# Star Trail Help?



## jaketravers (Aug 27, 2011)

Hello everyone,
I have a dilemma, I've been experimenting with star trail photography and have been using 20 30 second exposures and have been stacking them with Dr. Brown's Stack-o-matic. Both times I have been setting the stack mode to "maximum". The first photo is with autoalign on and the second photo is without autoalign. How do i get the star trails to line up when using autoalign and when not using autoalign how do I get it so there are no breaks in the star trails? Thanks in advance for any help/suggestions.
Here are the photos:
With auto-align
Startrailfail | Flickr - Photo Sharing!
without auto-align
FailedStarTrail2 | Flickr - Photo Sharing!


----------



## Garbz (Aug 27, 2011)

The problem with aligning in your images is that the software looks like it's picking the lights on the land as stars. Otherwise aligning should work just fine automatically.

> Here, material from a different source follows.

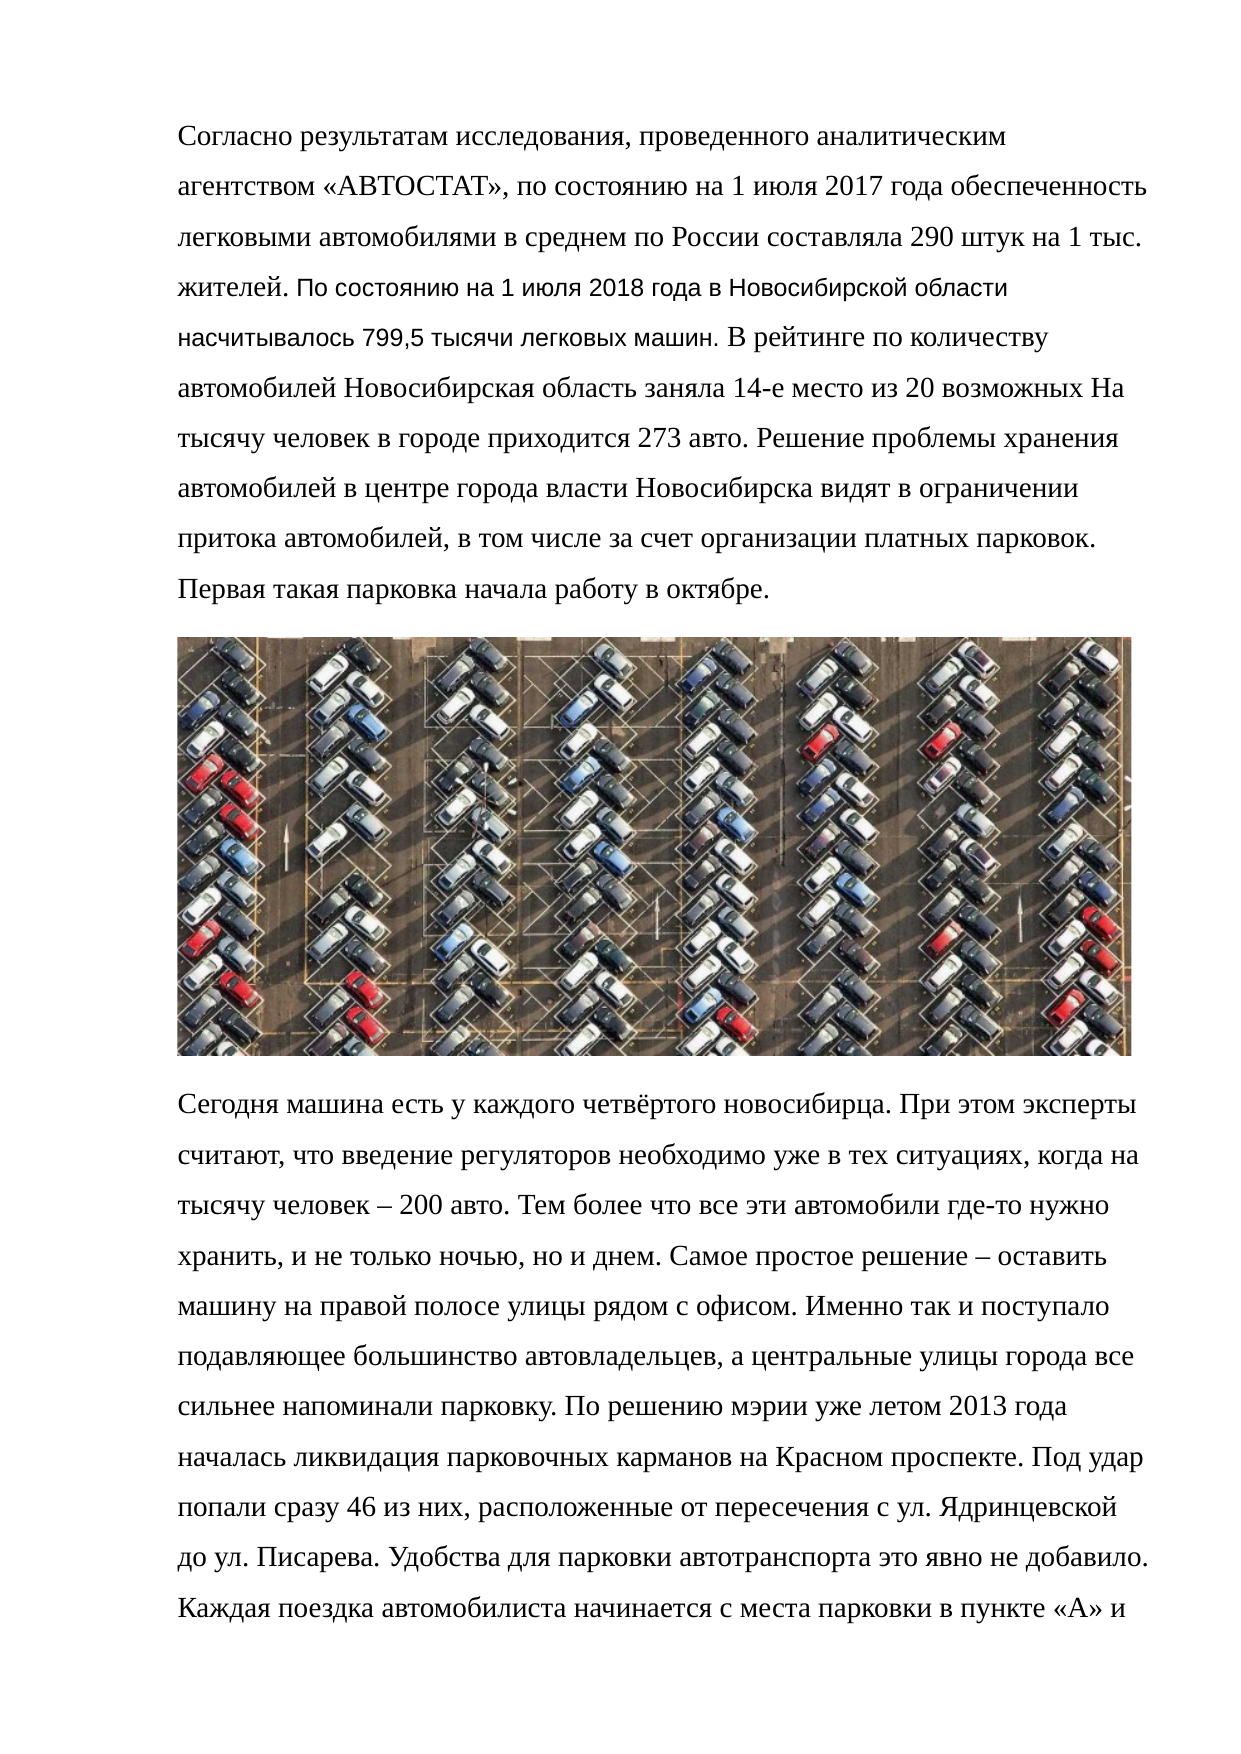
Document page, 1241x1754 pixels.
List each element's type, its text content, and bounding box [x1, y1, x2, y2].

text Согласно результатам исследования, проведенного аналитическим агентством «АВТОСТАТ», по состоянию на 1 июля 2017 года обеспеченность легковыми автомобилями в среднем по России составляла 290 штук на 1 тыс. жителей. По состоянию на 1 июля 2018 года в Новосибирской области насчитывалось 799,5 тысячи легковых машин. В рейтинге по количеству автомобилей Новосибирская область заняла 14-е место из 20 возможных На тысячу человек в городе приходится 273 авто. Решение проблемы хранения автомобилей в центре города власти Новосибирска видят в ограничении притока автомобилей, в том числе за счет организации платных парковок. Первая такая парковка начала работу в октябре. [177, 118, 1152, 604]
picture [177, 637, 1132, 1056]
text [177, 1087, 1152, 1623]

The problem with the non-aligning image is the "off" time on your camera. If you're making 30 seconds exposures make sure there's no more than a 5second gap between images. This will reduce the gap between the star trails. Ultimately though if you blow up images at 100% it will still look like there's gaps. But in a reasonable size the gaps won't be visible, like in this picture: http://farm2.static.flickr.com/1353/773160897_fae20200db_b.jpg


----------



## jaketravers (Aug 27, 2011)

Garbz said:


> The problem with aligning in your images is that the software looks like it's picking the lights on the land as stars. Otherwise aligning should work just fine automatically.
> 
> The problem with the non-aligning image is the "off" time on your camera. If you're making 30 seconds exposures make sure there's no more than a 5second gap between images. This will reduce the gap between the star trails. Ultimately though if you blow up images at 100% it will still look like there's gaps. But in a reasonable size the gaps won't be visible, like in this picture: http://farm2.static.flickr.com/1353/773160897_fae20200db_b.jpg



Thank you very much for the tips. Is there any program that wouldn't see the lights on land as stars?


----------



## McNugget801 (Aug 27, 2011)

startrails.exe


----------



## Garbz (Aug 28, 2011)

Personally I would run a photoshop batch operation to crop out the bottom and then do the stacking operation. It's not like the bottom benefits from stacking.


----------